- Location: Queen Creek, Arizona, United States
- Date: October 28, 2023
- Deaths: 1
- Victim: Preston Lord (aged 16)
- Accused: 7

= Preston Lord homicide case =

2023 murder in Queen Creek, Arizona

The Preston Lord homicide case refers to the murder of 16-year-old Preston Lord in Queen Creek, Arizona, in October 2023. Seven individuals between the ages of 15 and 18 were arrested and charged with first-degree murder in connection with the case. According to the medical examiners report, 16-year-old Preston Lord died of multiple blunt force injuries after being attacked in October 2023 and that no drugs or alcohol were found in his system.

== Background ==
Preston Lord was a 16-year-old high school student in Queen Creek, Arizona. On October 30, 2023, Lord was pronounced dead after having been attacked in a remote area of Queen Creek on October 28, 2023. The medical examiner ruled his death a homicide.

== Investigation and arrests ==
The Queen Creek Police Department launched an investigation into Lord's murder. Over the course of several weeks, seven suspects between the ages of 15 and 18 were arrested and charged with first-degree murder.

The investigation revealed that the suspects allegedly planned to rob Lord and that the murder was premeditated.

One of the suspects, a 17-year-old, was initially named as a person of interest but then participated in a high school football game after being named as a suspect. This led to accusations of a potential cover-up by the teenager's family.

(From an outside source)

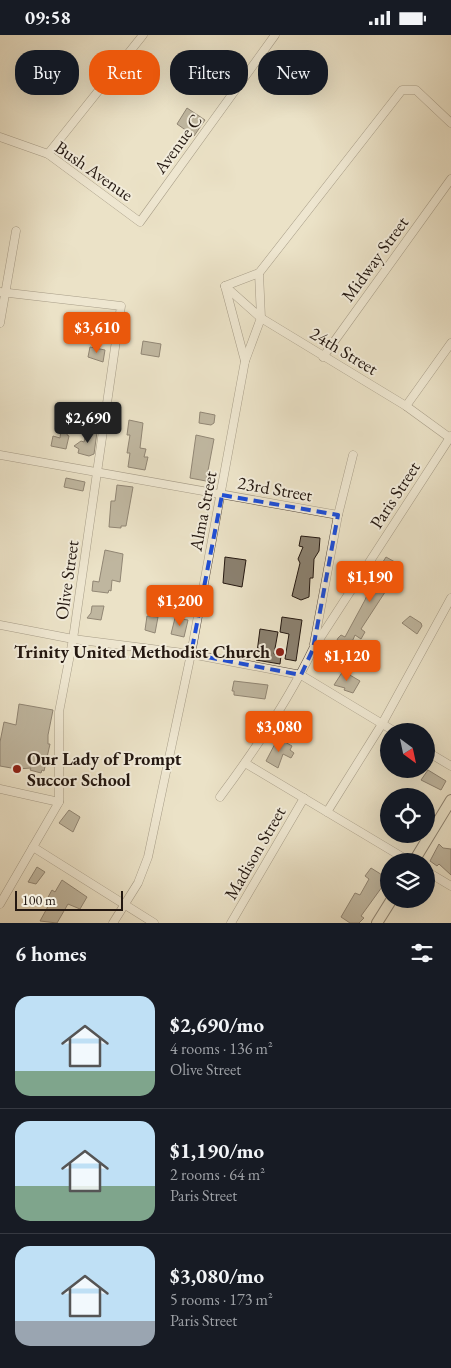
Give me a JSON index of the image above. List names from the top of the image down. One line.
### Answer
{"streets":{"street":["Avenue C","Bush Avenue","Midway Street","24th Street","23rd Street","Paris Street","Alma Street","Olive Street","Madison Street"]},"crossings":[["Avenue C","Bush Avenue"],["Midway Street","24th Street"],["24th Street","Paris Street"],["24th Street","Alma Street"],["23rd Street","Alma Street"],["23rd Street","Olive Street"]],"places":["Trinity United Methodist Church","Our Lady of Prompt Succor School"],"scale_bar":"100 m","north":"bottom right","page":{"status":"09:58","chip":["Buy","Rent","Filters","New"],"price":["$3,610","$2,690","$1,190","$1,200","$1,120","$3,080"],"scale":"100 m","heading":"6 homes","list":[{"name":"$2,690/mo","note":"4 rooms · 136 m² · Olive Street"},{"name":"$1,190/mo","note":"2 rooms · 64 m² · Paris Street"},{"name":"$3,080/mo","note":"5 rooms · 173 m² · Paris Street"}]}}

In March 2024, a grand jury indicted the seven suspects on charges of first-degree murder. Seven individuals were indicted: Talan Renner, Talyn Vigil, Treston Billey, Dominic Turner, Taylor Sherman, Jacob Meisner, and William Hines.

== Court proceedings ==
In May 2024, the seven suspects appeared in court for a target trial date. The suspects were indicted on charges of first-degree murder.

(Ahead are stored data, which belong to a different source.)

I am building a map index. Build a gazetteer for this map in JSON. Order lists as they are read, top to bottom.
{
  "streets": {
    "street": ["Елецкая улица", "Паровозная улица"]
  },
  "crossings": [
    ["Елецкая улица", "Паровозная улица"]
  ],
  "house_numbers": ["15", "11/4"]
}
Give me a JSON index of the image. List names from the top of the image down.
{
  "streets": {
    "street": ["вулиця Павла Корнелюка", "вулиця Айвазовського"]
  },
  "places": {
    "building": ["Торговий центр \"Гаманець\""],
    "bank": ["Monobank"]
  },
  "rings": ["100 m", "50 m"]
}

The case has drawn significant media attention, and prosecutors have indicated they will seek the harshest possible punishments for the suspects.

William Owen Hines was sentenced to 12 years in the death of Preston Lord. He was also sentenced to an additional five years (with credit for 456 days already served) after pleading guilty to vehicular aggravated assault in a separate case. The two sentences will be served consecutively.